Despite lack of direct proof of affair, SC suspends abogado for one month for sharing bed with married woman
Even without direct proof of an affair or a sexual encounter, the Supreme Court (SC) has suspended abogado Berardo Faundo, Jr., for inviting a married woman to his house and sleeping in the same bed as her.
In a recent 10-page decision, the SC 1st Division ordered Faundo’s one-month suspension for behaving in a scandalous manner, a violation of Rule 7.03 of the Code of Professional Responsibility.
The late complainant Oliver Fabugais accused Faundo of having illicit and immoral relations with his wife Annaliza Lizel Fabugais.
The court gave weight to the Fabugais spouses’ daughter, who was 10 years ago when she stayed with her mother and two other female companions in Faundo’s house in Ipil, Zamboanga Sibugay, sometime in October 2006.
The daughter said Annaliza and Faundo shared the same bed that night, with the abogado embracing the woman.
The following morning, Faundo supposedly walked out of the shower clad only in a towel and made the daughter and the companions step outside the room so he could be with Annaliza alone.
The SC acknowledged that the daughter’s testimony did not establish “raw or explicit sexual immorality” between Faundo and Annaliza.
But, Faundo’s behavior “can in no wise or manner be argued… [as] par for the course for members or the legal profession,” read the decision penned by Associate Justice Mariano del Castillo.

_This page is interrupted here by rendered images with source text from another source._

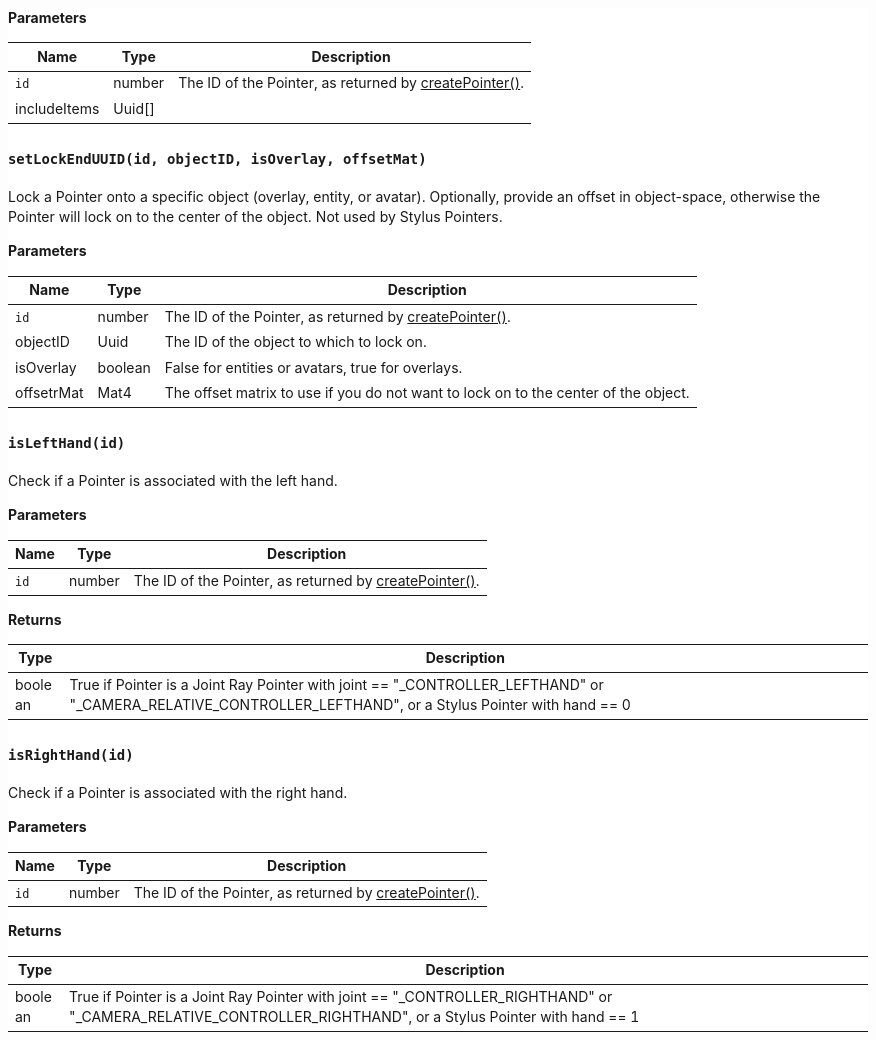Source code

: **Parameters**

|Name|Type|Description|
|----|----|-----------|
| `id` | number | The ID of the Pointer, as returned by [createPointer()](#createPointer). |
| includeItems | Uuid[] | | A list of IDs to include. |

### `setLockEndUUID(id, objectID, isOverlay, offsetMat)` <a id="setLockEndUUID"></a>
Lock a Pointer onto a specific object (overlay, entity, or avatar).  Optionally, provide an offset in object-space, otherwise the Pointer will lock on to the center of the object.
Not used by Stylus Pointers.

**Parameters**

|Name|Type|Description|
|----|----|-----------|
| `id` | number | The ID of the Pointer, as returned by [createPointer()](#createPointer). |
| objectID | Uuid | The ID of the object to which to lock on. |
| isOverlay | boolean | False for entities or avatars, true for overlays. |
| offsetrMat | Mat4 | The offset matrix to use if you do not want to lock on to the center of the object. |

### `isLeftHand(id)` <a id="isLeftHand"></a>
Check if a Pointer is associated with the left hand.

**Parameters**

|Name|Type|Description|
|----|----|-----------|
| `id` | number | The ID of the Pointer, as returned by [createPointer()](#createPointer). |

**Returns**

|Type|Description|
|----|-----------|
| boolean | True if Pointer is a Joint Ray Pointer with joint == "\_CONTROLLER\_LEFTHAND" or "\_CAMERA\_RELATIVE\_CONTROLLER\_LEFTHAND", or a Stylus Pointer with hand == 0 |

### `isRightHand(id)` <a id="isRightHand"></a>
Check if a Pointer is associated with the right hand.

**Parameters**

|Name|Type|Description|
|----|----|-----------|
| `id` | number | The ID of the Pointer, as returned by [createPointer()](#createPointer). |

**Returns**

|Type|Description|
|----|-----------|
| boolean | True if Pointer is a Joint Ray Pointer with joint == "\_CONTROLLER\_RIGHTHAND" or "\_CAMERA\_RELATIVE\_CONTROLLER\_RIGHTHAND", or a Stylus Pointer with hand == 1 |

Even assuming that he did not carry on an affair, the SC stressed that lawyers “must moreover also be seen or appear to live a life in accordance with the highest moral standards of the community.”
The SC called him out for having “no qualms or scruples about being seen sleeping in his own bed with another man’s wife, his arms entwined in tender embrace with the latter.”
“The acts complained or in this case might not be grossly or starkly immoral in its rawness or coarseness, but they were without doubt condemnable,” read the decision.